Les carnets de Roland Jaccard


Je me trouvais à Vienne à l’occasion de la première du beau film de Paul Czinner, Mademoiselle Else, interprété par la jeune actrice Élisabeth Bergner. À cette occasion, Arthur Schnitzler qui participait à l’adaptation de tous les scénarios tirés de ses romans, m’avait invité chez lui. Il ne sortait plus guère et à Vienne même, où sa barbe blanche comme son feutre mou à larges bords ne passaient jamais inaperçus, il était devenu le symbole d’une époque fastueuse dont, après la chute de l’empire austro-hongrois, les Autrichiens rêvaient comme d’un âge d’or. Assis dans la véranda, nous contemplions le jardin en pleine floraison.

De la répétition

« Là où la nature se répète, dit alors Arthur Schnitzler, nous reconnaissons son infinie variété. Mais quand un écrivain se répète, nous considérons qu’il a fait son temps. Ce jugement est dénué de tout fondement. Telle la nature, l’écrivain recherche lui aussi la perfection en s’essayant aux mêmes sujets… »

-----

D'après le texte du document, pourquoi Arthur Schnitzler estime-t-il sans fondement le jugement porté sur un écrivain qui se répète ? Répondez en une à trois phrases.

-----

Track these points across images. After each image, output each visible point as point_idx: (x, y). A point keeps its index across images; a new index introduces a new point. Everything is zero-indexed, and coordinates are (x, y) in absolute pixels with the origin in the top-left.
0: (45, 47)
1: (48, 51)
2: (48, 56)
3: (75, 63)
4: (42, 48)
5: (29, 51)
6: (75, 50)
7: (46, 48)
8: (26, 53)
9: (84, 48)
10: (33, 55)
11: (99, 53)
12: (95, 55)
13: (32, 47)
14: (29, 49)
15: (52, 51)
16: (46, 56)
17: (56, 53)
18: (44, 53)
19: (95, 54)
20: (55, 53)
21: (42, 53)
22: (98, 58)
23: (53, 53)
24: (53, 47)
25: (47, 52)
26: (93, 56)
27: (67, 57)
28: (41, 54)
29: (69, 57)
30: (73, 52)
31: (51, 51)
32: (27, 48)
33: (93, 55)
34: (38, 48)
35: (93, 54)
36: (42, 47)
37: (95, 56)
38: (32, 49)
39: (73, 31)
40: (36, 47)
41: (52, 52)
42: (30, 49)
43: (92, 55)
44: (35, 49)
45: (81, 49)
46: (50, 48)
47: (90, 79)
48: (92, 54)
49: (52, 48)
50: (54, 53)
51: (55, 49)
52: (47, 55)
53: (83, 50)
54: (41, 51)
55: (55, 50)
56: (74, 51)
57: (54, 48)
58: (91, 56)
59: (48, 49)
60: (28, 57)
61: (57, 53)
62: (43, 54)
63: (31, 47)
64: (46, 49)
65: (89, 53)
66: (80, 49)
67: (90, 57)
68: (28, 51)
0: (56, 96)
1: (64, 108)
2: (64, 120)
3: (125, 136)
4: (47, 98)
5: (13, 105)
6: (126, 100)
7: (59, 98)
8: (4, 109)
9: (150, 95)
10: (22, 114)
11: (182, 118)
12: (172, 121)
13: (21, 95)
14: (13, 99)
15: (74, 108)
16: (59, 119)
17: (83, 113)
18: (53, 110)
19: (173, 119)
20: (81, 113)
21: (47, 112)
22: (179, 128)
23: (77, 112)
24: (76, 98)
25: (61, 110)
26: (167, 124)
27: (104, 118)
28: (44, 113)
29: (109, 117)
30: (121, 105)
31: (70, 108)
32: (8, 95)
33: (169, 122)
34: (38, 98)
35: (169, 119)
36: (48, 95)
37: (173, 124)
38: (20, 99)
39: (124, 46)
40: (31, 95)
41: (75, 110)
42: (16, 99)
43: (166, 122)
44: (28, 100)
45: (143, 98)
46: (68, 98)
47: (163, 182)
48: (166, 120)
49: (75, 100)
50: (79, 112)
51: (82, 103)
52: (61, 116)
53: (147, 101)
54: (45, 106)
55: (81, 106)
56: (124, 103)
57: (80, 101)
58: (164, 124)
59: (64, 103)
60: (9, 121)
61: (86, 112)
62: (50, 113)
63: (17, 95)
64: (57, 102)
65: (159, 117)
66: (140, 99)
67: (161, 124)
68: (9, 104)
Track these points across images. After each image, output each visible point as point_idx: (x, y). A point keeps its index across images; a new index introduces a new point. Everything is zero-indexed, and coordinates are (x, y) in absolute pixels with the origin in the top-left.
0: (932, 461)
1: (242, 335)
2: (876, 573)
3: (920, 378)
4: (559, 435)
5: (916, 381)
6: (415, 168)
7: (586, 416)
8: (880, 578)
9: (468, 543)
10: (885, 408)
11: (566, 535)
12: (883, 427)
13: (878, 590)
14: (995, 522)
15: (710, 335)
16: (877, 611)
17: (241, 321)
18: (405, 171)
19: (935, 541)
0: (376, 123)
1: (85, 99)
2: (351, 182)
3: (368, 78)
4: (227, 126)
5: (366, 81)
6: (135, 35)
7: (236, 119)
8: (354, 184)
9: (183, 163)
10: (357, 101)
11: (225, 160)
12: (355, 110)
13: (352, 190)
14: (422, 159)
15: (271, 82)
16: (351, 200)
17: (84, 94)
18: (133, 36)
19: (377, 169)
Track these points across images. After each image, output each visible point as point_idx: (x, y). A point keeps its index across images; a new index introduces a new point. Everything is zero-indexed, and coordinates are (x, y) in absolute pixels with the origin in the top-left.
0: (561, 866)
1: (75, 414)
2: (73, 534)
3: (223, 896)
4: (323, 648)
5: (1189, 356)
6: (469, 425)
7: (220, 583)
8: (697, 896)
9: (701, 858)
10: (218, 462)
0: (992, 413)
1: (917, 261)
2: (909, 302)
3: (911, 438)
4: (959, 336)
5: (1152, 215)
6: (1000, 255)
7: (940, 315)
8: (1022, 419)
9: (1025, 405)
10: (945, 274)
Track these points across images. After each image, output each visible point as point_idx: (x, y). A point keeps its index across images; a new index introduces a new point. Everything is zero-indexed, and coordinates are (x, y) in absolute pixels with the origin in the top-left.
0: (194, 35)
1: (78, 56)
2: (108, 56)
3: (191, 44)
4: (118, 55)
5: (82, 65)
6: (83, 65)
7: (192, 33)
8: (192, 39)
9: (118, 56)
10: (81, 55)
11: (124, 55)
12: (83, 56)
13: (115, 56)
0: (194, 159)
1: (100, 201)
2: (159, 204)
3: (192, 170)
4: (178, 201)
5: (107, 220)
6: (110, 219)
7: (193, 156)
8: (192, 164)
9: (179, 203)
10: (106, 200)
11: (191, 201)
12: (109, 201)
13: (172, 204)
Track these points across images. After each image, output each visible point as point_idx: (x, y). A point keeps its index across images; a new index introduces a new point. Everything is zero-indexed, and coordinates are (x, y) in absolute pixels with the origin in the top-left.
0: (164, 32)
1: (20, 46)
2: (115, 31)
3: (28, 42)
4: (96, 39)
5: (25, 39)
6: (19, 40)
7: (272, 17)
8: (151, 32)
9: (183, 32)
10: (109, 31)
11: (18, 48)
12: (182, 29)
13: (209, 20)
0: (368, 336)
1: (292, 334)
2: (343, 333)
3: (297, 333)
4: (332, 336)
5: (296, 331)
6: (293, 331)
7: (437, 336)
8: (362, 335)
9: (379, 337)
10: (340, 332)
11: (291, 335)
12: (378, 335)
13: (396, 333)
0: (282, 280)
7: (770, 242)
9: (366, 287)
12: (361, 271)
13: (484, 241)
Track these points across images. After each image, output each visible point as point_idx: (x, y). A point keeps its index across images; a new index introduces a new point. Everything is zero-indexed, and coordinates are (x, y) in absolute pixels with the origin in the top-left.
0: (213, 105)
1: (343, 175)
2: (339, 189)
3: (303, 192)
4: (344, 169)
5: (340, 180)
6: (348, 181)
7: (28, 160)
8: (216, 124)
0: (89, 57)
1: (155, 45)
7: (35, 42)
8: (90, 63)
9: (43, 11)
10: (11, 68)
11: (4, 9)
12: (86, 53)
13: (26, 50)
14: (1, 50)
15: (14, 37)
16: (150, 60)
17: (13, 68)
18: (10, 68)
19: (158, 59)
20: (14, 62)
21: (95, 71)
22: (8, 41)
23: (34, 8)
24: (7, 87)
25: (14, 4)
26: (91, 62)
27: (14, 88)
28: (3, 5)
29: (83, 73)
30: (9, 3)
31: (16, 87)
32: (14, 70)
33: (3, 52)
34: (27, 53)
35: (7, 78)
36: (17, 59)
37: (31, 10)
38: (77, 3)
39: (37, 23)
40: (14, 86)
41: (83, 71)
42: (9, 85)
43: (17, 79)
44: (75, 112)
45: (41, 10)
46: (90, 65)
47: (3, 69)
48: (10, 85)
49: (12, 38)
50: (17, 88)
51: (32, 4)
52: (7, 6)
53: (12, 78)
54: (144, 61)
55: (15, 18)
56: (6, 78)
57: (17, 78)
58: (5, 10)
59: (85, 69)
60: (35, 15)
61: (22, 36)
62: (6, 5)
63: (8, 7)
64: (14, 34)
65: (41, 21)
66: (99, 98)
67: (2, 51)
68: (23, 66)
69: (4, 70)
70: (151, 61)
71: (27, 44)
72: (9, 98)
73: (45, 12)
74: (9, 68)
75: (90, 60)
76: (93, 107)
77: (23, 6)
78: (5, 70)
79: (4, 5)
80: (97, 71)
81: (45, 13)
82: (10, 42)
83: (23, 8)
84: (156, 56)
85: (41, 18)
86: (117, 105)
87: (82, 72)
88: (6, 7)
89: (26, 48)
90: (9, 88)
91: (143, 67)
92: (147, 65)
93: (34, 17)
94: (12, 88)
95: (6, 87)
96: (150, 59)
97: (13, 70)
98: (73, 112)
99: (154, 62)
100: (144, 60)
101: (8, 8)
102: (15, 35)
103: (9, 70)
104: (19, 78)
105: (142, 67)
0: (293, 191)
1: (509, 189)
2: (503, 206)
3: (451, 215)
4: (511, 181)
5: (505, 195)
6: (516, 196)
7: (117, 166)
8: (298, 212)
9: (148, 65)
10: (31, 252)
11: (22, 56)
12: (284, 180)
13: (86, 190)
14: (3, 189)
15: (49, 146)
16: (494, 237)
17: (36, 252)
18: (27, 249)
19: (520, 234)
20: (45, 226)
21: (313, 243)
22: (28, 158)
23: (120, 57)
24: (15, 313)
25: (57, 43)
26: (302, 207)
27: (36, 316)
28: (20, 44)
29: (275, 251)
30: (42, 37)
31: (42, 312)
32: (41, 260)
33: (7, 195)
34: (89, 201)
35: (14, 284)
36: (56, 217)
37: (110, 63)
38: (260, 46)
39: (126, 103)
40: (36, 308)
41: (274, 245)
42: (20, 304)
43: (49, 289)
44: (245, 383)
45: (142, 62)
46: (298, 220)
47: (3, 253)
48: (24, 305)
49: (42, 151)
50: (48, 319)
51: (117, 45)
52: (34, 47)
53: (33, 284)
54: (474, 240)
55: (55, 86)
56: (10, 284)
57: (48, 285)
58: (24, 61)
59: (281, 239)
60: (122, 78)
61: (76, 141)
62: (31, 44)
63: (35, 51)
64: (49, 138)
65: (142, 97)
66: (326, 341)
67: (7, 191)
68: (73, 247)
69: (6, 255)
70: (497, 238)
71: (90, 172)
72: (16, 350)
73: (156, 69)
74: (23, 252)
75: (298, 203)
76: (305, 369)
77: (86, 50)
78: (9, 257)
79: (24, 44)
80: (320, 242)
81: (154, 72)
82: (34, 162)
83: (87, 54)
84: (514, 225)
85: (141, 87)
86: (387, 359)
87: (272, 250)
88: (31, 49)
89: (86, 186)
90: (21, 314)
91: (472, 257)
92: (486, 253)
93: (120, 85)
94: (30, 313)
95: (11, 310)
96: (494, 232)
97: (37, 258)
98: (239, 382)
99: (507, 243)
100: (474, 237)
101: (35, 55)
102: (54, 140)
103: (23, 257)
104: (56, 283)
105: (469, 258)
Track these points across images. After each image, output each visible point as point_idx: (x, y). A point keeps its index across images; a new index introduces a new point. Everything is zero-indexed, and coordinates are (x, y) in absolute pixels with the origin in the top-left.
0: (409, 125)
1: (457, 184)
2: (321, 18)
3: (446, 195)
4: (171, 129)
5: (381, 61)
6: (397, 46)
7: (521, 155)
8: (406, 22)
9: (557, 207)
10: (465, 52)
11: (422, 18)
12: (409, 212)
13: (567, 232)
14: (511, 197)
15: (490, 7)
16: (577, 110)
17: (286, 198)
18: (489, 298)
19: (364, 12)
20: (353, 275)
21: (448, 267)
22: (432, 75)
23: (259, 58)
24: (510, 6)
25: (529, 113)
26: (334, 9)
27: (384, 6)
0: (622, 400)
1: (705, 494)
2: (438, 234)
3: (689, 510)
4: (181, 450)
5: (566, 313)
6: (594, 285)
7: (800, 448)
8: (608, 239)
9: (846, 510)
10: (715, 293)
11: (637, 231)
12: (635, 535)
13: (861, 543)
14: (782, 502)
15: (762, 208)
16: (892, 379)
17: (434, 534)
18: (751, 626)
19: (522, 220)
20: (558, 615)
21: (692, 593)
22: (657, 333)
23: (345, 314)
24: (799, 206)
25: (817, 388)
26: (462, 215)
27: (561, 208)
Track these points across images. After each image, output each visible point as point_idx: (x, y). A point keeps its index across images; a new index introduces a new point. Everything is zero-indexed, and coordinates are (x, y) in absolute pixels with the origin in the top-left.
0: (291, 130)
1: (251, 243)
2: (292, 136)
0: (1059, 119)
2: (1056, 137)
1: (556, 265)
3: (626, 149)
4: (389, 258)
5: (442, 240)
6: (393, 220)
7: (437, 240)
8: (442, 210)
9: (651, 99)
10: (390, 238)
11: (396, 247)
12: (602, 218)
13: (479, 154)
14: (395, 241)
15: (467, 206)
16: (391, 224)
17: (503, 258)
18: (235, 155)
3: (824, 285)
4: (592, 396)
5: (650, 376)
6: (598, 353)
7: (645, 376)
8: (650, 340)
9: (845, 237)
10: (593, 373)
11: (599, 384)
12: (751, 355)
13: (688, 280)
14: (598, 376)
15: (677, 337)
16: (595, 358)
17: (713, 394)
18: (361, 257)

-----

**Votre réponse:**
Selon lui, l'écrivain agit comme la nature : il recherche la perfection en s'essayant aux mêmes sujets. Or, quand la nature se répète, on y reconnaît son infinie variété. La répétition ne prouve donc pas qu'un écrivain a fait son temps.